Chief Richardson said to get his mother to sign his enlistment paperwork, he promised her he’d get his education. He has since completed two associates’ degrees, one bachelor’s degree and one master’s degree.

Both chiefs agree they felt there was more equal opportunity in the military than in the civilian sector when they joined.

“As a young black man, I was able to enter into a world where I would be evaluated on what I brought to the table versus the color of my skin, ” Chief Richardson said.

He pointed to the fact his friends’ fathers were Army sergeant majors and Air Force senior master sergeants.

“They were doing pretty well,” he said.

Basic training was the first time Chief Wilson experienced being treated differently than he was used to growing up.

“For the first time in my life, I felt the people in charge didn’t view me as a black person.
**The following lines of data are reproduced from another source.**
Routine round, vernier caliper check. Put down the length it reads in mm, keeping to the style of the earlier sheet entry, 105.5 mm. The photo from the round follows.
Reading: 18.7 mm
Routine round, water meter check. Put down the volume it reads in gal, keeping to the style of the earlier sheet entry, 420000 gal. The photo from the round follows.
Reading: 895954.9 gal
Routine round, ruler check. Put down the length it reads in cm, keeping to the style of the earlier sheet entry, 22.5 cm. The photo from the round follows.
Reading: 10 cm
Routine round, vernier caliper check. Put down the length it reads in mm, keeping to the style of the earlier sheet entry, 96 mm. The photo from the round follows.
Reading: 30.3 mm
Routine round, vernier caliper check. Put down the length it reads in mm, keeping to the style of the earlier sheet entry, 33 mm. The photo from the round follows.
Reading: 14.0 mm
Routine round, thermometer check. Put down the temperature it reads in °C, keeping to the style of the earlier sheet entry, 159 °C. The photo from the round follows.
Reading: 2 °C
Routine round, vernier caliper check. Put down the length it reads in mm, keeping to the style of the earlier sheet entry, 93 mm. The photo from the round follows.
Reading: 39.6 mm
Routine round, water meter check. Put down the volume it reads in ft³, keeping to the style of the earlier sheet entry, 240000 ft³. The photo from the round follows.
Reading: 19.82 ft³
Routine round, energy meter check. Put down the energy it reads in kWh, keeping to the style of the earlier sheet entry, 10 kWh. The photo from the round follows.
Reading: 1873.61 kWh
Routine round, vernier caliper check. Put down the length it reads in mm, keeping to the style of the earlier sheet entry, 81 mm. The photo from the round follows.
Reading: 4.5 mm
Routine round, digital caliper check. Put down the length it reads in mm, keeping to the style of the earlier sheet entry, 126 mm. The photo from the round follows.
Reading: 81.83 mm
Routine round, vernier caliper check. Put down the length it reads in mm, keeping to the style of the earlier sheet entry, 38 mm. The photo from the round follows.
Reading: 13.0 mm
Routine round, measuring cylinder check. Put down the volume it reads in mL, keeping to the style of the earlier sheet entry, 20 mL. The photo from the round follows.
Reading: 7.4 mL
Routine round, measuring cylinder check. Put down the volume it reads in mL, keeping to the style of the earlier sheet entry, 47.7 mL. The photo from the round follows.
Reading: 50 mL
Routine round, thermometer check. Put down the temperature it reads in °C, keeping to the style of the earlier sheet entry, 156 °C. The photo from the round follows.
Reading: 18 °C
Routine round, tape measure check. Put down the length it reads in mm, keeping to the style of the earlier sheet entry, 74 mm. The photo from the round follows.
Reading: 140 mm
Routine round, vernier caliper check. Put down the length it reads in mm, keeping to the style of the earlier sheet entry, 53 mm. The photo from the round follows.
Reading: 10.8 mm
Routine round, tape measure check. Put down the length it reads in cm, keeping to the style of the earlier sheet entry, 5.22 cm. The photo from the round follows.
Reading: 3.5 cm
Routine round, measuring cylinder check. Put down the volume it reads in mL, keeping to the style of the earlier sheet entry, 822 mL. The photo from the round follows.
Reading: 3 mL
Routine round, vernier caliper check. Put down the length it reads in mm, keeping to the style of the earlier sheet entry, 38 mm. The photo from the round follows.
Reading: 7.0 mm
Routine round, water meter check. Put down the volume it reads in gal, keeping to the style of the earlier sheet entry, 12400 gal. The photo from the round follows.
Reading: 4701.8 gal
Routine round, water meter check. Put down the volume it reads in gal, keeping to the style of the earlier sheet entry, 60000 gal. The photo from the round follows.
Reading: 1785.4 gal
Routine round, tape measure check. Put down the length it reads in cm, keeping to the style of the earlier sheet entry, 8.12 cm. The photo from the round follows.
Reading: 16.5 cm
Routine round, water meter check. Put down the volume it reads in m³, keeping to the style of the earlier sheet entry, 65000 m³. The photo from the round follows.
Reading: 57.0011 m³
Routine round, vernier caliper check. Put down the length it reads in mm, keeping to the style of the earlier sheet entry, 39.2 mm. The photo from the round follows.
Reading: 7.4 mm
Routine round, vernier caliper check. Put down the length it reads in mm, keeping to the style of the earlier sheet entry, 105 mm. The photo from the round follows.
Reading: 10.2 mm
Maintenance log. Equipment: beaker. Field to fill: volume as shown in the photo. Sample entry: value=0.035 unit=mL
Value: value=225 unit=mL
They just viewed me as part of the team,” he said.

Both chiefs remember there not being a lot of minorities in the Air Force when they joined. However, over the years that has changed -- especially in the officer corps.

“The biggest change I’ve seen is in the officer corps,” Chief Wilson said. “The first black wing commander I saw was in 2001.”

Chief Richardson said as an airman first class he rarely saw a black squadron commander and it was quite rare to see a black wing commander.

“I would do a double take when seeing a black major or lieutenant colonel, and then they were usually aircrew,” he said.

Discrimination, whether overt or covert, is also not tolerated in the Air Force. The military takes these types of complaints very seriously.

“It won’t be tolerated,” Chief Richardson said. “I worked for a commander who made it clear it wouldn’t be tolerated. I think that’s great. Acceptance now is less and less an issue.”

The military can do nothing but benefit from these advances in society, the chiefs said. Both chiefs referred to Dr. Martin Luther King Jr.’s “I Have a Dream” speech. One line in this speech says: “I have a dream that my four children will one day live in a nation where they will not be judged by the color of their skin, but by the content of their character.”

“When I go back to my home town today, there is such a vast difference,” Chief Wilson said. “I think the Air Force as a whole benefits from that because the young people coming in don’t bring a lot of prejudices that we brought in or the experiences that we brought (in with us).”

Chief Richardson believes young minorities today should expect to be challenged more on their abilities to lead and succeed in the Air Force.

“Whether they can do it isn’t a question,” Chief Richardson said. “There will be no hesitation in putting them in those (leadership) positions.”

Chief Wilson said he thinks the Air Force does a very good job of teaching diversity, even though that hasn’t always been the case. This is important to Chief Wilson because the Air Force isn’t manned to the levels it was when he joined the Air Force.

“We not only train people -- we enforce it. We stand behind our supervisors and say, ‘This is how you treat people.’ You don’t use your stripes to boss people around,” he said. “We expect you to put your prejudices aside and get the most out of your people. The only way to do that is to foster an atmosphere of acceptance.”

Chief Richardson feels to foster acceptance and understanding, supervisors need to get out from behind their desks and get to know their people.

“We need to look at making more of an attempt to add a personal touch,” he said.